Supplied passage.
┌────────
+49 Fred the ant is on the real number line, and Fred is trying to get to the point $0.$ If Fred is at $1,$ then on the next step, Fred moves to either $0$ or $2$ with equal probability. If Fred is at $2,$ then on the next step, Fred always moves to $1.$ Let $e_1$ be expected number of steps Fred takes to get to $0,$ given that Fred starts at the point $1.$ Similarly, let $e_2$ be expected number of steps Fred takes to get to $0,$ given that Fred starts at the point $2.$ Determine the ordered pair $(e_1,e_2)$.
Tysm!! :D
+9673 If Fred starts on 1,
There's a 1/2 probability that it moves to 0 directly, and a 1/2 probability that it moves to 2.
Once it moves to 2, it must move back to 1.
And when it moves back to 1 again, there are again 1/2 probability that it moves to 0, and 1/2 probability that it moves to 2.
This repeats again and again.
So that means there are 1/2 probability it reaches 0 in 1 step, 1/4 probability it reaches 0 in 3 steps, 1/8 probability it reaches 0 in 5 steps, etc.
Because the e_1 = sum of all possible (probability * steps),
\(e_1 = \dfrac12 + \dfrac34 + \dfrac58 + \dfrac7{16} + \cdots = \displaystyle\sum_{n = 1}^\infty \dfrac{2n -1}{2^n}\) --- (1)
Now, we consider (e_1)/2. (The standard way of evaluating an A.G.S. (arithmetico-geometric series))
└────────
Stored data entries
┌────────
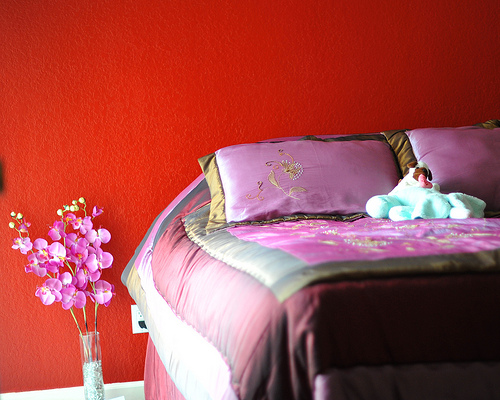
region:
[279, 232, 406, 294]
a comforter on the bed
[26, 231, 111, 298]
purple flowers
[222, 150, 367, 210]
a purple pillow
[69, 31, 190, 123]
the wall is red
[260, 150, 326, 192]
a design on the pillow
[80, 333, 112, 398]
a small vase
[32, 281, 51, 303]
Small purple flower pedal on a flower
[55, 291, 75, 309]
Small purple flower pedal on a flower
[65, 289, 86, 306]
Small purple flower pedal on a flower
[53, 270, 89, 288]
Small purple flower pedal on a flower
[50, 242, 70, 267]
Small purple flower pedal on a flower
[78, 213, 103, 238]
Small purple flower pedal on a flower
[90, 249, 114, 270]
Small purple flower pedal on a flower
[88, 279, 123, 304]
Small purple flower pedal on a flower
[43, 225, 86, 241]
Small purple flower pedal on a flower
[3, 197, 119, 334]
pink flowers next to bed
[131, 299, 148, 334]
electrical outlet behind a bed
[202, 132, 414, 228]
pink pillow on a bed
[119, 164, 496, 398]
pink blanket on a bed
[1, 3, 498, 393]
wall painted the color red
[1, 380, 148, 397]
white wainscoting between the floor and wall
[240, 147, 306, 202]
gold and white decoration on pillow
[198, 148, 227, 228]
gold border around pillow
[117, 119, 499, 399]
made bed in room with red colored walls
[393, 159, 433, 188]
Small dog plush toy on bed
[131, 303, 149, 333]
White outlet behind the bed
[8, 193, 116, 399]
Flower vase in front of the red wall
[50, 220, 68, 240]
Purple flower inside of the vase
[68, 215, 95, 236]
Purple flower inside of the vase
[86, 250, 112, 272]
Purple flower inside of the vase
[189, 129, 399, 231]
Pillow laying on the bed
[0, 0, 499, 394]
Red wall behind the bed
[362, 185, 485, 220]
Blue plush toy on the bed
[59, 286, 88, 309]
Purple flower inside of the vase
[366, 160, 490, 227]
a bear on the bed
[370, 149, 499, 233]
a bear on the bed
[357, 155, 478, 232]
a bear on the bed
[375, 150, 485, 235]
a bear on the bed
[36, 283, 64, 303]
a purple flower in vase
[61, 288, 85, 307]
a purple flower in vase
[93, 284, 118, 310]
a purple flower in vase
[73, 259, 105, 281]
a purple flower in vase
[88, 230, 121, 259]
a purple flower in vase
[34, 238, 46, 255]
a purple flower in vase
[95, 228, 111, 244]
purple petal on flower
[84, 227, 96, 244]
purple petal on flower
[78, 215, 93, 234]
purple petal on flower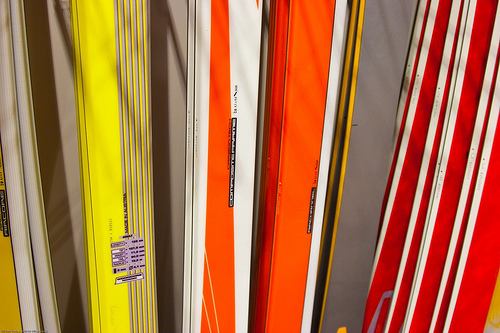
└────────
Exercise brief. In the thread about Fred the ant, what probability does the reply give for Fred reaching 0 in 3 steps when starting at 1?

Result of this exercise. 1/4